• **Exercise brief**
Continue the pull request thread about the L008 refactor below from the point where it stops.

• **Document segment**
§
L008 refactor #2004

jpy-git · 2021-11-30T00:43:41Z

Brief summary of the change made

This PR fixes #2001. The column reference following the comma had multiple child segments, therefore each child segment would detect the same comma and re-trigger the rule. I fixed this by using memory to keep a log of which commas have previously been fixed and added a test case to verify the single counting.

Are there any other side effects of this change that we should be aware of?

No

Pull Request checklist

Please confirm you have completed any of the necessary steps below.
Included test cases to demonstrate any code changes, which may be one or more of the following:
- .yml rule test cases in test/fixtures/rules/std_rule_cases.
- .sql/.yml parser test cases in test/fixtures/dialects (note YML files can be auto generated with python test/generate_parse_fixture_yml.py or by running tox locally).
- Full autofix test cases in test/fixtures/linter/autofix.
- Other.
Added appropriate documentation for the change.
Created GitHub issues for any relevant followup/future enhancements if appropriate.

codecov · 2021-11-30T00:57:17Z

Codecov Report

Merging #2004 (a19ac2f) into main (2785e84) will not change coverage.
The diff coverage is 100.00%.
§
• **Excerpted data**

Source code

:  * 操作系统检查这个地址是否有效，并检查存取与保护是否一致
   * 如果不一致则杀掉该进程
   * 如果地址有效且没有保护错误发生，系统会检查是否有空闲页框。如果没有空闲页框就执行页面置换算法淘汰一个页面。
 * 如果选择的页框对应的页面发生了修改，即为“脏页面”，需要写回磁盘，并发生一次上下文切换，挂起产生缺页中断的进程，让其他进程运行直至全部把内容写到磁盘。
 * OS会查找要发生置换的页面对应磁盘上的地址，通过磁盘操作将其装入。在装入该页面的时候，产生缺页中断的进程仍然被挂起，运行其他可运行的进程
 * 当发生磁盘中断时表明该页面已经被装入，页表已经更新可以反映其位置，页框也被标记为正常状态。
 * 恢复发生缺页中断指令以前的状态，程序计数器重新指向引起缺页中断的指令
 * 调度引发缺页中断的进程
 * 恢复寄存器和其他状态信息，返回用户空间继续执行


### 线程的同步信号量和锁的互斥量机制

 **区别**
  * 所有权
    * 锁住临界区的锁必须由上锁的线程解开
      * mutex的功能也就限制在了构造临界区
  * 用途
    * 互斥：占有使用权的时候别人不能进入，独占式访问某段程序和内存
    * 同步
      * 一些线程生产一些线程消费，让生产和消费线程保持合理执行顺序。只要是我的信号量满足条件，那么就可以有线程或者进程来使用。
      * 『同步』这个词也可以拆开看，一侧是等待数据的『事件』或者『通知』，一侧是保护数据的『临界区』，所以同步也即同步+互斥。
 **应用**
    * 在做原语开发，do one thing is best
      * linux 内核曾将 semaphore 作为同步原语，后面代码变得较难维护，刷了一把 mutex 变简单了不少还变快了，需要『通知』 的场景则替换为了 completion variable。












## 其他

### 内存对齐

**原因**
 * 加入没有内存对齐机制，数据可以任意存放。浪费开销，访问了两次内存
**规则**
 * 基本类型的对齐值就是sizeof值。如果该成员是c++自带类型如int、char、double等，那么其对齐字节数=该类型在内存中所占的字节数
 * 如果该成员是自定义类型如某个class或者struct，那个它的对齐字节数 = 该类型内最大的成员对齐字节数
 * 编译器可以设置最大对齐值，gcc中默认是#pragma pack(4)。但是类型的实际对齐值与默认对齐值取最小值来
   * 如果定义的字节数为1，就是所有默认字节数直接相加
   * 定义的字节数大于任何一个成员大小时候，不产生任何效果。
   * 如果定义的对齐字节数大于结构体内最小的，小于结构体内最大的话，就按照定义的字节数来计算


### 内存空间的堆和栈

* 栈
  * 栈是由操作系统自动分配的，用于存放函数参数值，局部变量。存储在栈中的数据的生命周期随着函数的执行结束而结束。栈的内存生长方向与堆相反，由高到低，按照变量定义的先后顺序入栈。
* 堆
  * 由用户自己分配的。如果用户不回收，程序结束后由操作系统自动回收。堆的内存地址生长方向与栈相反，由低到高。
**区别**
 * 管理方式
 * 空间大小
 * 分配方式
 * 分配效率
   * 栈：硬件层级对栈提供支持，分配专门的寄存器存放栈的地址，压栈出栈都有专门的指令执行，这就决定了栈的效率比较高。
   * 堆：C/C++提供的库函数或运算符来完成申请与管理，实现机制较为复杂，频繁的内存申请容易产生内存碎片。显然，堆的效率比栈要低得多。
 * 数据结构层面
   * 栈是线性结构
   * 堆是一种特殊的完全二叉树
§
• **Answer box**
@@            Coverage Diff            @@
##              main     #2004   +/-   ##
=========================================
  Coverage   100.00%   100.00%           
=========================================
  Files          148       148           
  Lines        10492     10495    +3     
=========================================
+ Hits         10492     10495    +3

Impacted Files	Coverage Δ
src/sqlfluff/core/parser/segments/base.py	`100.00% <100.00%> (ø)`
src/sqlfluff/rules/L008.py	`100.00% <100.00%> (ø)`

Continue to review full report at Codecov.

Legend - Click here to learn more
Δ = absolute <relative> (impact), ø = not affected, ? = missing data
Powered by Codecov. Last update 2785e84...a19ac2f. Read the comment docs.

jpy-git · 2021-12-02T20:24:10Z

@barrywhart could you take a look at this please, it uses memory to log fixed commas so we don't double flag them

barrywhart · 2021-12-02T21:19:26Z

I can believe that this works, but it doesn't quite feel like a "fix" to me. My instinct is that there's a design flaw in the rule. Is there a way to write the rule so that it only checks for the issue for certain segments, so that by design, it only detects the error once? E.g. the first segment after the comma or the first raw segment after the comma?

In particular, this code seems odd to me: IIUC, rather than processing the segment that was passed by the linter, it looks at another segment related to that one.

Would love your thoughts on this. I can take a closer look if my advice seems too vague or wrongheaded (always a possibility!!).

jpy-git · 2021-12-03T00:32:40Z

@barrywhart makes sense, let me have a look at a more comprehensive fix and get back to you on this one tomorrow 👍

jpy-git

@barrywhart this is ready for review now 😄 Hopefully a much more robust implementation of L008

src/sqlfluff/core/parser/segments/base.py

jpy-git · 2021-12-05T14:59:47Z

src/sqlfluff/rules/L008.py

+        # Raw stack is appropriate as the only segments we can care about are
+        # comma, whitespace, newline, and comment, which are all raw.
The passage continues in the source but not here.